A similar study was published May 2018 in the Journal of Strength & Conditioning research that compared strength training routines down 3x per week vs. 6 times per week with equal training volume. The results showed similar increases in strength and muscle mass. The authors concluded that volume, not more frequency is the key to strength training adaptations. Note: the low-frequency group still did each lift 3x per week so we can conclude that a decent amount of frequency is still helpful.
Don’t forget to consider real-world evidence as well. As a young guy getting started with lifting in the 90’s, I did a lot of body part split routines because that was what was in style back then. They do work. As a drug-free, skinny hardgainer, I gained much 50lbs of muscle with these routines. In addition, many competitive bodybuilders today still hit a muscle group only once per week.
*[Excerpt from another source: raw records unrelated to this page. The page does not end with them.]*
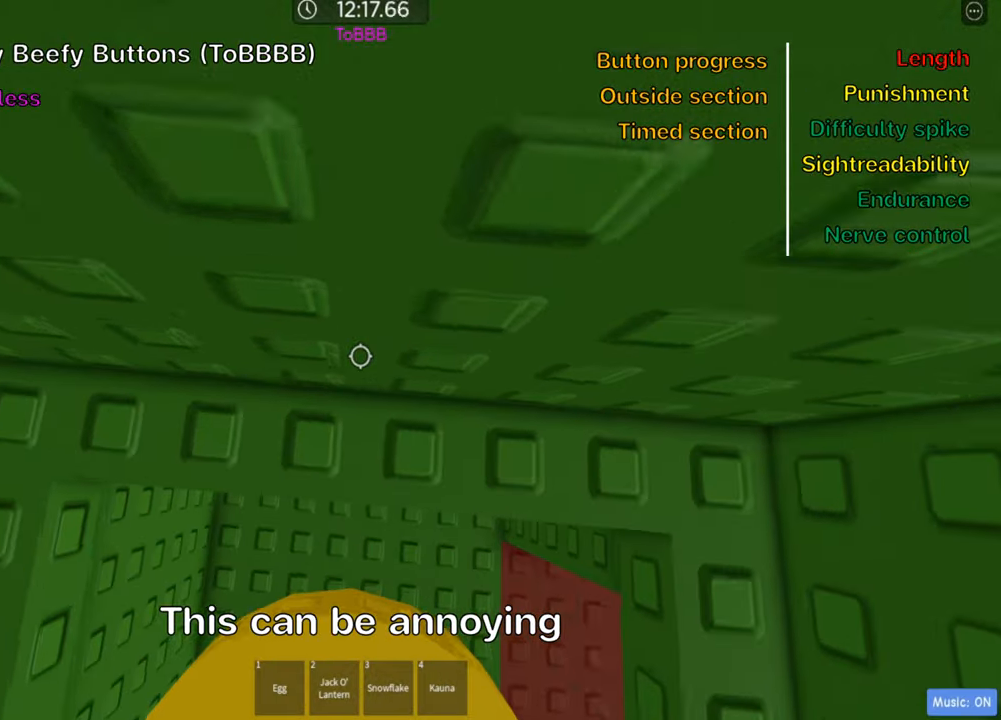
{"keys": [], "events": [[150, "a", "down"], [250, "a", "up"], [267, "shift", "down"], [400, "shift", "up"]]}
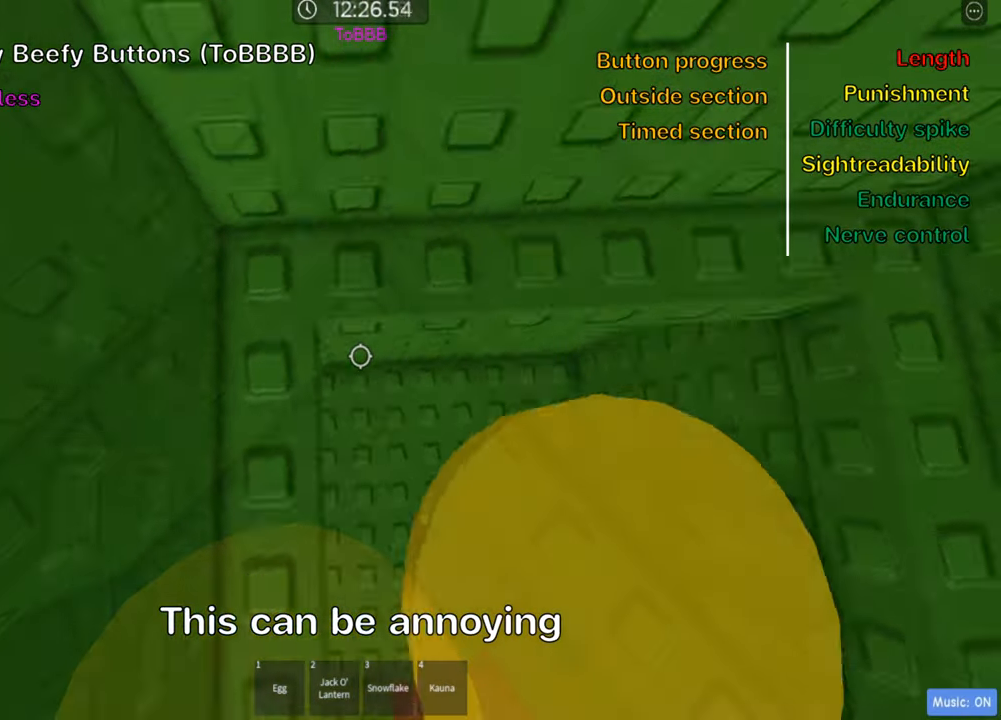
{"keys": ["d"], "events": [[484, "d", "down"]]}
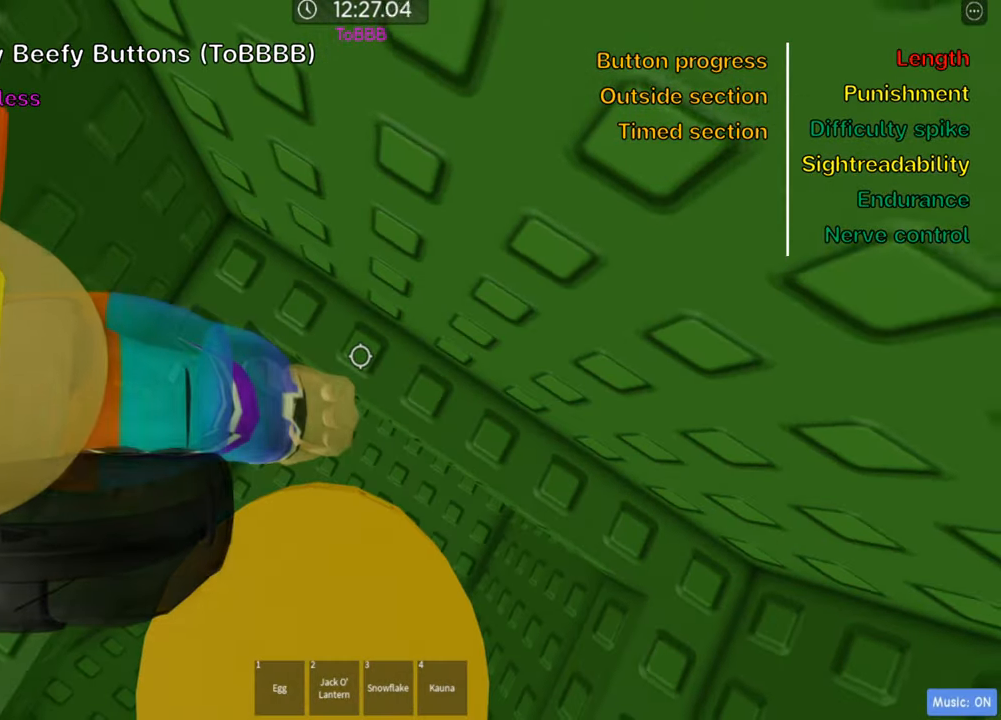
{"keys": ["a", "space"], "events": [[34, "d", "up"], [434, "space", "down"], [500, "a", "down"]]}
How important soreness is to you? This study shows (and I have seen this many times in the real world) that there was more muscle soreness with the low-frequency group. This is not a big deal if you are just sitting at a desk all day (well, at least until you try standing up). However, if you are an athlete looking to build muscle, consider training major muscle groups more than once per week. While I’m not against body part splits, I don’t use them for athletes trying to build functional muscle. For more on this check out my posts on Body Part Splits for Athletes Part 1 and Part 2.
While higher frequencies may help, this study helps us to understand that frequency is not the most important variable in gaining muscle. Volume and intensity seem to be the most important variables.
You can never ignore individual differences. Just because someone you know or read about gets great results with a certain training frequency, does not mean that is the optimal way for you to train.
First focus on picking great exercises and then getting sufficient volume with respectable weights. Then, you can play with training frequencies to see what works best for you.